- **Description of the task**
Write out every line of the rows below, copying each one character for character.

Records shown START

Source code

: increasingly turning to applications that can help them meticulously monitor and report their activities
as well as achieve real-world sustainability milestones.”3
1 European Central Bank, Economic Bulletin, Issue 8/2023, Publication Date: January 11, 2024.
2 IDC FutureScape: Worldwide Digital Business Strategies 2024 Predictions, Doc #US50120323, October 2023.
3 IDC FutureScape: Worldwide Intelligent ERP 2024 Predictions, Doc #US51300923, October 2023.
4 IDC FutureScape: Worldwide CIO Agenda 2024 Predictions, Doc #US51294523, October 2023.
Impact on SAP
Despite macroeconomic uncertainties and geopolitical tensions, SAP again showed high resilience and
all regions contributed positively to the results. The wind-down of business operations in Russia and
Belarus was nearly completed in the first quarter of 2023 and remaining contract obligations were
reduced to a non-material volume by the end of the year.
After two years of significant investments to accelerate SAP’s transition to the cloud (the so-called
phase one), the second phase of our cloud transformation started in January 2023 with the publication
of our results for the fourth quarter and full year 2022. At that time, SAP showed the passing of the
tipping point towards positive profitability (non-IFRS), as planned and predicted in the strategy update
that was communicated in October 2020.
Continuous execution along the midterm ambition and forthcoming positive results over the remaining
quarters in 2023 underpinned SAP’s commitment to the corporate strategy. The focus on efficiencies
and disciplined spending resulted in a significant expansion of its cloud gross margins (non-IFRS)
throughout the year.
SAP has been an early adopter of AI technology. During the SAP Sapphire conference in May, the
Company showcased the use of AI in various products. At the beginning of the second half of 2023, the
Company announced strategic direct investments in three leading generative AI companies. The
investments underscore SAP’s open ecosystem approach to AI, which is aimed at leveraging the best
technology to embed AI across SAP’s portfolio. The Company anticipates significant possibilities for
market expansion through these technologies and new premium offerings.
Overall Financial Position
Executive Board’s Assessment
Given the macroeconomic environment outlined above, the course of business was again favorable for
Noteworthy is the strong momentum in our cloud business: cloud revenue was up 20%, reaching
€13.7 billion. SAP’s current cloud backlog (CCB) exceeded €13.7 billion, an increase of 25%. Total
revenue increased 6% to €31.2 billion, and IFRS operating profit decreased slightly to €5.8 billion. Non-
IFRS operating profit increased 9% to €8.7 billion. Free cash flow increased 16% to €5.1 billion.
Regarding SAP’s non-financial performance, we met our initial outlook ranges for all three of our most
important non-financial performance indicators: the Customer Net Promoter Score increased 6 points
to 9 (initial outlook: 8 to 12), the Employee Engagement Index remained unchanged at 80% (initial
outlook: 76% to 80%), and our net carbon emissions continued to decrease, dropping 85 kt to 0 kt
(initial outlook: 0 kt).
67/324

Records shown END

- **Exercise answer**
Source code

: increasingly turning to applications that can help them meticulously monitor and report their activities
as well as achieve real-world sustainability milestones.”3
1 European Central Bank, Economic Bulletin, Issue 8/2023, Publication Date: January 11, 2024.
2 IDC FutureScape: Worldwide Digital Business Strategies 2024 Predictions, Doc #US50120323, October 2023.
3 IDC FutureScape: Worldwide Intelligent ERP 2024 Predictions, Doc #US51300923, October 2023.
4 IDC FutureScape: Worldwide CIO Agenda 2024 Predictions, Doc #US51294523, October 2023.
Impact on SAP
Despite macroeconomic uncertainties and geopolitical tensions, SAP again showed high resilience and
all regions contributed positively to the results. The wind-down of business operations in Russia and
Belarus was nearly completed in the first quarter of 2023 and remaining contract obligations were
reduced to a non-material volume by the end of the year.
After two years of significant investments to accelerate SAP’s transition to the cloud (the so-called
phase one), the second phase of our cloud transformation started in January 2023 with the publication
of our results for the fourth quarter and full year 2022. At that time, SAP showed the passing of the
tipping point towards positive profitability (non-IFRS), as planned and predicted in the strategy update
that was communicated in October 2020.
Continuous execution along the midterm ambition and forthcoming positive results over the remaining
quarters in 2023 underpinned SAP’s commitment to the corporate strategy. The focus on efficiencies
and disciplined spending resulted in a significant expansion of its cloud gross margins (non-IFRS)
throughout the year.
SAP has been an early adopter of AI technology. During the SAP Sapphire conference in May, the
Company showcased the use of AI in various products. At the beginning of the second half of 2023, the
Company announced strategic direct investments in three leading generative AI companies. The
investments underscore SAP’s open ecosystem approach to AI, which is aimed at leveraging the best
technology to embed AI across SAP’s portfolio. The Company anticipates significant possibilities for
market expansion through these technologies and new premium offerings.
Overall Financial Position
Executive Board’s Assessment
Given the macroeconomic environment outlined above, the course of business was again favorable for
Noteworthy is the strong momentum in our cloud business: cloud revenue was up 20%, reaching
€13.7 billion. SAP’s current cloud backlog (CCB) exceeded €13.7 billion, an increase of 25%. Total
revenue increased 6% to €31.2 billion, and IFRS operating profit decreased slightly to €5.8 billion. Non-
IFRS operating profit increased 9% to €8.7 billion. Free cash flow increased 16% to €5.1 billion.
Regarding SAP’s non-financial performance, we met our initial outlook ranges for all three of our most
important non-financial performance indicators: the Customer Net Promoter Score increased 6 points
to 9 (initial outlook: 8 to 12), the Employee Engagement Index remained unchanged at 80% (initial
outlook: 76% to 80%), and our net carbon emissions continued to decrease, dropping 85 kt to 0 kt
(initial outlook: 0 kt).
67/324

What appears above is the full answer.